Participants shared the view that stakeholder engagement was ideally an iterative and ongoing dialogical process. While various engagement methods were discussed, two general groups based on development context emerged. Participants from a university setting or with university partners mainly described methods of co-creation or participatory design, whereas participants from a commercial setting described more traditional business methods, such as market research or surveys. Additionally, participants from commercial settings often described receiving feedback through informal interactions with stakeholders.

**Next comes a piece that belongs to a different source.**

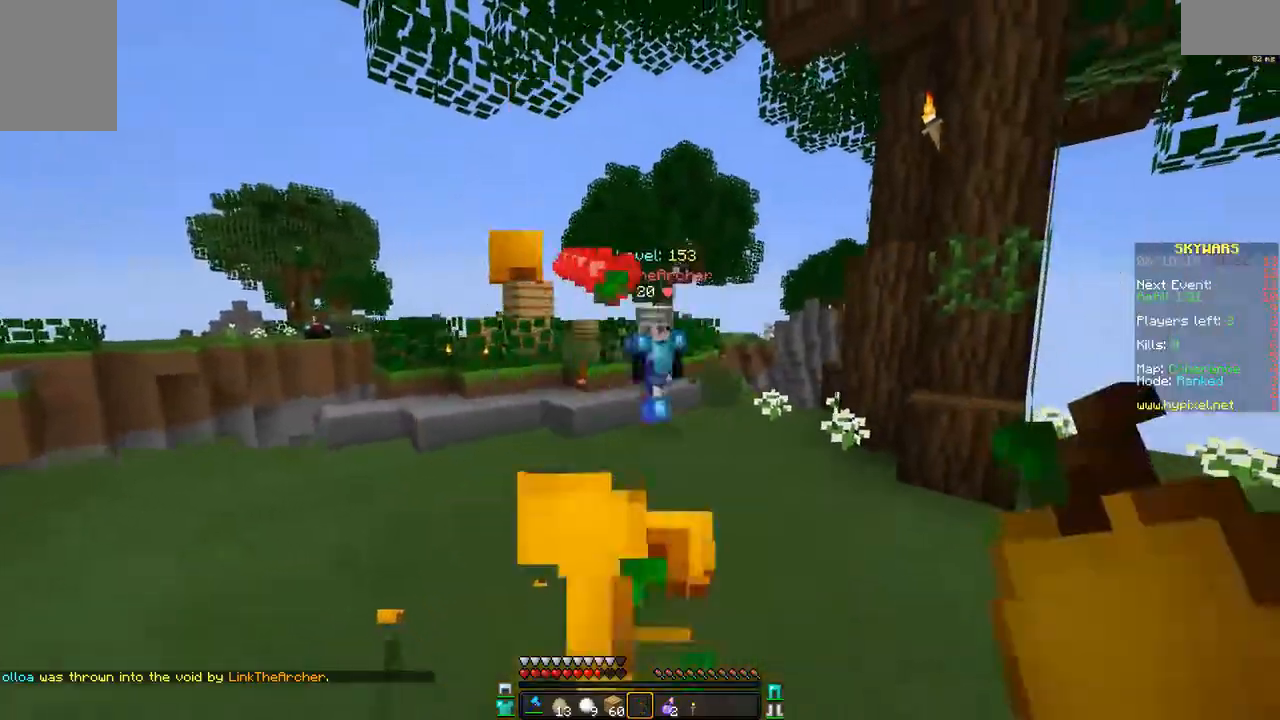
{"keys": ["d", "w"], "mouse": [], "events": [[50, "mouse_right", "up"], [100, "mouse_right", "down"], [200, "mouse_left", "down"], [200, "mouse_right", "up"], [250, "mouse_right", "down"], [350, "mouse_left", "up"], [350, "mouse_right", "up"], [400, "mouse_left", "down"], [400, "mouse_right", "down"], [450, "mouse_right", "up"], [500, "mouse_left", "up"]]}
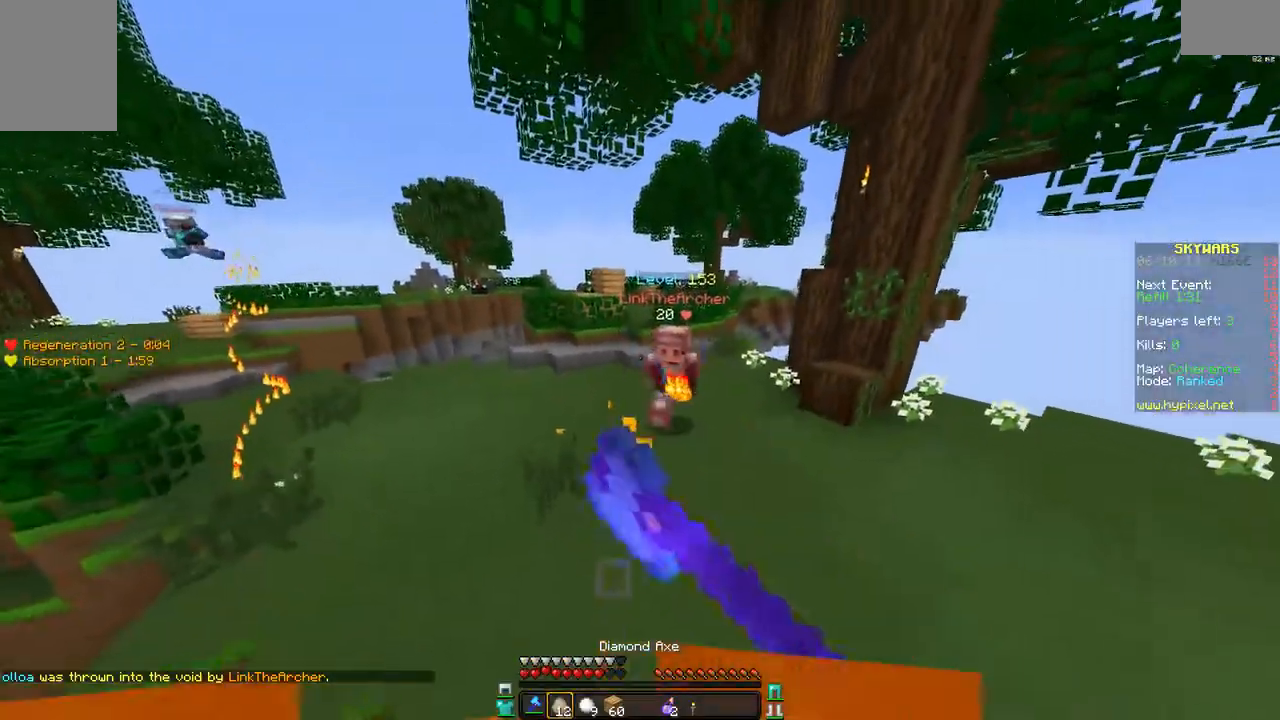
{"keys": ["d", "w"], "mouse": [], "events": [[100, "mouse_right", "down"], [200, "mouse_left", "down"], [200, "mouse_right", "up"], [300, "mouse_left", "up"], [400, "mouse_right", "down"], [500, "mouse_right", "up"]]}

“[I]t's more informal so we do get from our support line we get feedback. Yeah, and so that's more the formal process, I'd say, but eventually it's during talks with our partners and during talks with their customers. [...] Yeah, it's more on a personal basis. It's not structured.” (P9 — Company)

In discussing the role of stakeholder inclusion in development, many participants brought up the need to interpret stakeholder feedback in light of their own professional experience, particularly when it came to what was considered marketable. As end-users may not fully understand or appreciate the technical aspects of an ETD.

“So you go in with all these assumptions […] and some of it's obviously going to be wrong. Regardless [of] how much research you did, because you listen to all your customers and they said these things and you try to build what they said, but they don't actually want what they said. So then you gotta go reiterate it again.” (P13 — Company)

One participant discussed the difficulty related to recruiting PwDs, as dementia often advances too quickly for new prototypes to keep up. Additionally, three participants discussed the challenge of identifying the makeup of relevant stakeholders and the complexities involved in balancing all stakeholders’ wants and opinions.

(4b) Sources of Moral Input

Participants spoke about two important sources of moral input that helped guide their decision-making: organizational mission and domain experts.

Organizational mission, articulated as a focus or general orientation, was discussed as an important input source that guided decision-making. This mission, for company founders or co-founders, was often tied to their personal sense of moral identity. Other participants articulated it as a collective culture reinforced through daily interactions and dialogues with colleagues. To a lesser extent, participants in an academic context discussed mission in relation to professional integrity.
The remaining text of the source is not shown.